准确的调研和测量是景观分析、规划和管理的基础。然而,这一关键性的工作通常是雇佣测量人员或依靠已有的数据、地形图或公开的卫星图像来完成。尽管地球观测数据在近几十年间急剧增加,但实际上这些信息的分布并不均衡。更加令人惊讶的是,加拉帕戈斯群岛——这个全世界最具科学研究价值的区域——亦极为缺乏此类数据。如果没有一致且统一的高程基准,就难以准确地判断潮汐与陆地的相关性。当我们向INOCAR(厄瓜多尔海军海洋研究所,类似于美国的NOAA)求取相关信息以构建上述的城市增长框架时,他们却反过来需要我们协助其进行数据收集和测量标准的制定。

我们的团队利用非专门的UAV(无人机)和GPS/GNSS场地测量设备来记录Puerto Baquerizo Moreno的海岸线以及沟壑地带的航空测量信息。在为期四天的过程中,团队收集了约20公顷高精度、高分辨率的调查数据,包括检潮仪的位置和高程。在收集工作开始前,团队在整个城市区域设置了地面控制点(GCP),每个控制点均通过GPS/ GNSS测量设备记录下来,并以厘米级的精度测定出地理坐标上的确切位置。收集到的相互重叠的数字航空图像阵列通过摄影测量软件(Agisoft Metashape)进行拼接,以创建完整的海岸线拓扑模型。该模型于2019年秋季交付给INOCAR。以上信息对于模拟过去和未来的风暴潮、海平面上升以及海啸情境都有着至关重要的作用,因其关系到岛上的城区发展和野生动物的保护。

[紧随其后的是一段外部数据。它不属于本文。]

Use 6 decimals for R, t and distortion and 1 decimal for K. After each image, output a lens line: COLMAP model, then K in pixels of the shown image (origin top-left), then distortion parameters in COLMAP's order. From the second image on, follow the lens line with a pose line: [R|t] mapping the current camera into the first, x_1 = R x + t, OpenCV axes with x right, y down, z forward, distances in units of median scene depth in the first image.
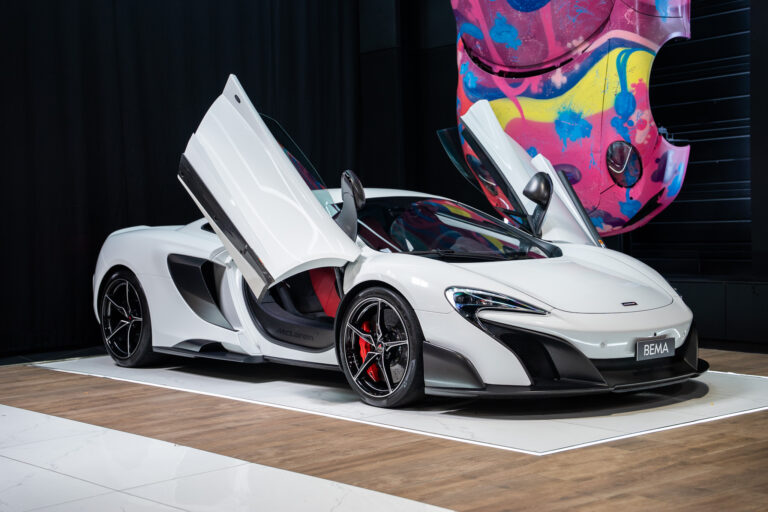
lens RADIAL K [[1198.7, 0, 385.7], [0, 1198.7, 258.2], [0, 0, 1]] dist [0.368242, 0.000000]
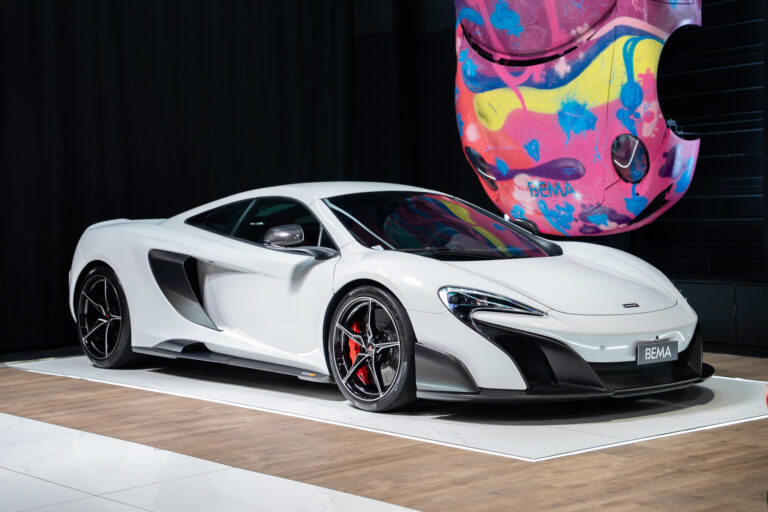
lens RADIAL K [[1289.5, 0, 384.7], [0, 1289.5, 257.7], [0, 0, 1]] dist [0.428530, 0.000000]
pose [[0.999969, 0.007747, 0.001389, 0.003964], [-0.007750, 0.999967, 0.002568, -0.001021], [-0.001369, -0.002578, 0.999996, -0.025644]]
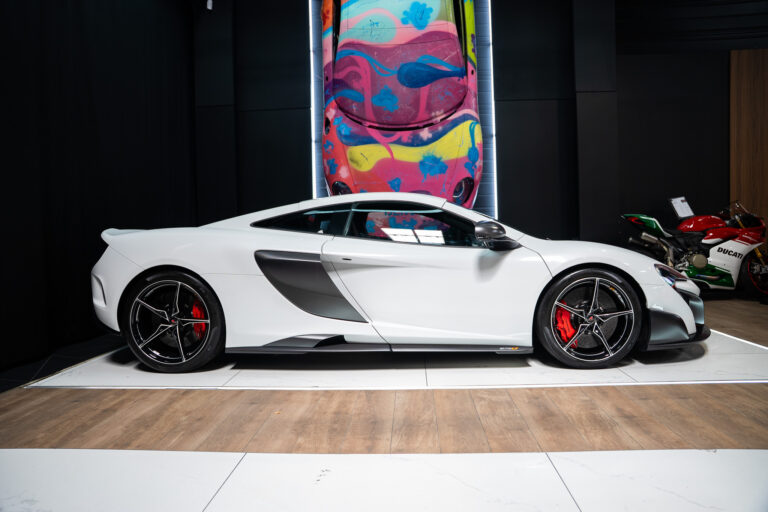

在INOCAR的协助下,团队于2020年夏季返回岛上,完成了对人口最多的Santa Cruz岛的其余两个检潮仪和海岸线的测量。

监测(水取样)

尽管圣克里斯托瓦尔岛的水已在当地工厂进行处理,但由于处理后发生的细菌污染(可能是蓄水池污染或污水管在输水管道附近泄露造成的),这些水无法达到饮用标准。为了缓解这一日益恶化的状况,项目团队发起了一项以社区为中心的服务“LAVA Aqua”,旨在监测圣克里斯托瓦尔岛的水质,同时让社区参与科学研究与教育工作。第一阶段是测试大肠菌群(不单指大肠杆菌)。团队在圣克里斯托瓦尔的查尔斯·达尔文基金会环境教育中心进行了关于水质测试和数据记录的科学方法的实践培训,让居民和中学生们可以通过简单的水质测试纸和大肠菌群实验汤来测试自己家中的自来水样本。接下来则是扩展样本数量和居民的参与规模。这些结果将被录入一个中央数据库并绘制成图,以开展确定全岛水质和污染模式的工作。这些数据对了解水质对于城市发展、人口增长和季节性降雨的影响有着至关重要的作用。通过该项目,我们希望鼓励圣克里斯托瓦尔的各个社区都能主动检测它们自己的用水。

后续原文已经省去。